# [THE RECORDS]

:::

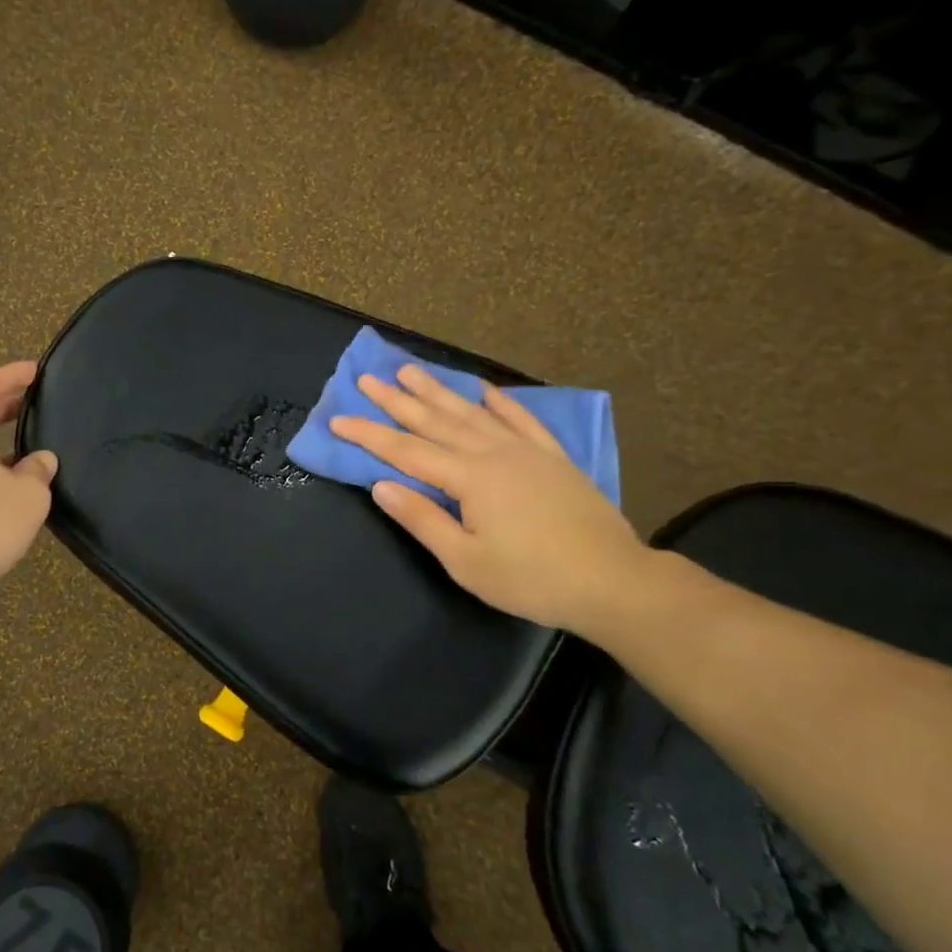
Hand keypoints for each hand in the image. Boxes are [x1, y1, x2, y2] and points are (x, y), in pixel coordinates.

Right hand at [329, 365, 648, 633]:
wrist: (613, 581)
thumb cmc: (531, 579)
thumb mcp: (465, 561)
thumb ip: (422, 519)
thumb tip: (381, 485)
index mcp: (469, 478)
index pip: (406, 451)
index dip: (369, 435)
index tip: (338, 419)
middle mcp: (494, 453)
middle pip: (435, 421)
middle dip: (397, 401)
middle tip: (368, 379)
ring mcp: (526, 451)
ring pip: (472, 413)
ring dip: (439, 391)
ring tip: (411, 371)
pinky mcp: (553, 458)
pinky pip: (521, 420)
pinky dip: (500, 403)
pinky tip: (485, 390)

:::

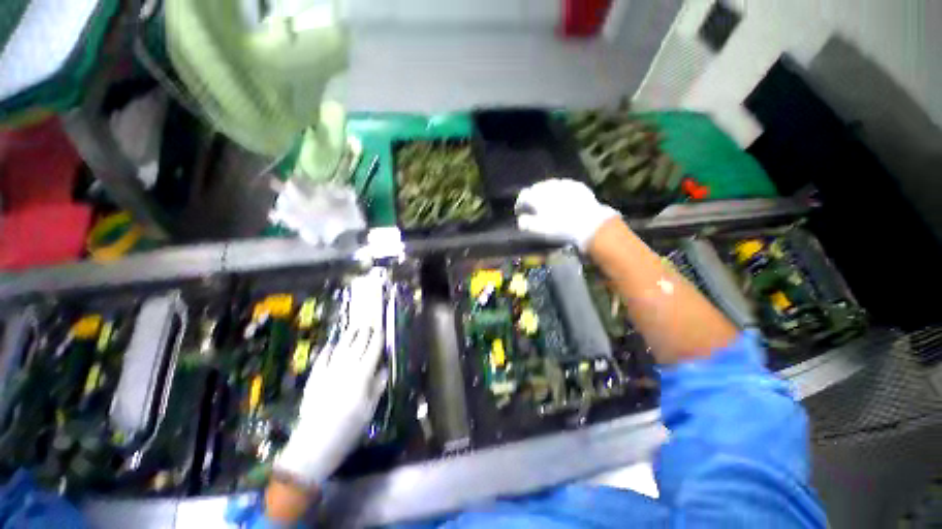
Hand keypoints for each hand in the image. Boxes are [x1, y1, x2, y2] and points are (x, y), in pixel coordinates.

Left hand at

:::

# [WHAT YOU HAVE TO DO]
In the material above, find each line that has the string "middle" and return it.

# [RESPONSE AREA]
middle mcp: (494, 453)
middle pip: (435, 421)
middle dip: (397, 401)
middle tip: (368, 379)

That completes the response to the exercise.